Filmde PKK timinin komutanı, üçüncü sınıfta tıp fakültesini bırakarak dağa çıktığı için “doktor” kod adıyla çağrılan bir erkek. Doktor ile Mete Yüzbaşı zaman zaman telsizden konuşuyor ve atışıyorlar. Yüzbaşı “neden dağa çıktın, gidip şehirde doğru dürüst çalışmak varken dağlarda domuz gibi öleceksin” diyor. Doktor ise, “siz bizim dilimizi yasakladınız, senin şehrinde yaşayacağıma kendi dağımda özgürce ölürüm” diyerek yanıt veriyor. Böylece Kürt hareketi en azından meşru talepleri olabilecek politik bir hareket olarak değil, biraz umutsuz ve eşkiyavâri bir hareket olarak yansıtılmış oluyor. Bir zamanlar haklılık payı içermekle birlikte artık bu taleplerin meşruiyetinin kalmadığını (dolayısıyla dağa çıkmaya da gerek olmadığını), komando birliğinde istediği gibi Kürtçe konuşabilen, göndere bayrak çekerken Kürtçe türkü söyleyecek kadar kendisini bu ülkenin ordusuna ait hisseden Kürt asker karakterinden anlıyoruz: Evet, bir zaman Kürtçe yasaklanmış ve bir hata yapılmış olabilir, ama artık herkes dilediği gibi Kürtçe konuşabildiğine göre neden hâlâ savaşıyorsunuz?

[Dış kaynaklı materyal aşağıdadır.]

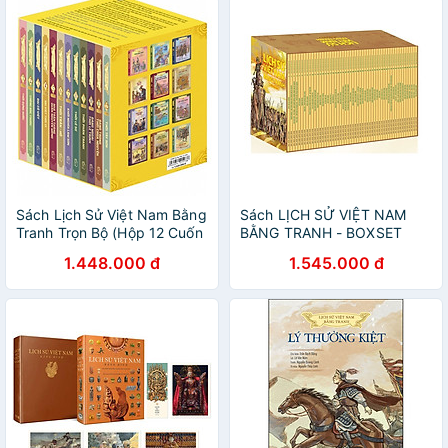
Sách Lịch Sử Việt Nam Bằng
Sách LỊCH SỬ VIỆT NAM
Tranh Trọn Bộ (Hộp 12 Cuốn
BẰNG TRANH - BOXSET
Dày)
1.448.000 đ
1.545.000 đ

Yine “açılım” süreciyle paralellik arz eden bir husus daha var: Yaralanan gerillalar –yüzbaşının kadın gerillayı konuşturmak için boğazını sıkarak işkence etmeye başladığı, fakat doktor üsteğmen tarafından durdurulduğu ve helikopterle hastaneye sevk edildiği sahnede olduğu gibi– öldürülmüyor ve tedavi ediliyor; bir başka deyişle “şevkatle” karşılanıyor. Bu sahnelerin de açılım retoriğinde karşılaştığımız, TSK’nın ağır insan hakları ihlallerinin kurcalanmaması, aksine alabildiğine “insani” bir  görüntü verilmesi tutumuyla örtüştüğünü söylemek mümkün.

Sonuç olarak, “Nefes”, üzerinde durulması gereken bir film. Güneydoğu’da yaşamını yitirenlerin ve yaralananların, devletin ve ordunun şerefini koruyacak bir barış çağrısında bulunuyor. Fakat savaşın Kürtlerin kimliğinin hâlâ büyük ölçüde yadsınmasından kaynaklanan nedenlerini ve 25 yıldır bölgede yaşanan mağduriyetleri perdelediği ölçüde, bu barış çağrısı biraz kendi kendine yapılan bir çağrı gibi kalıyor. Filmi izleyen Kürtlerin önemli bir kısmının, özellikle Batı’daki Türk izleyicilerle tam olarak aynı duyguları paylaşacağını sanmıyorum. Mutlaka itirazları olacaktır diye düşünüyorum.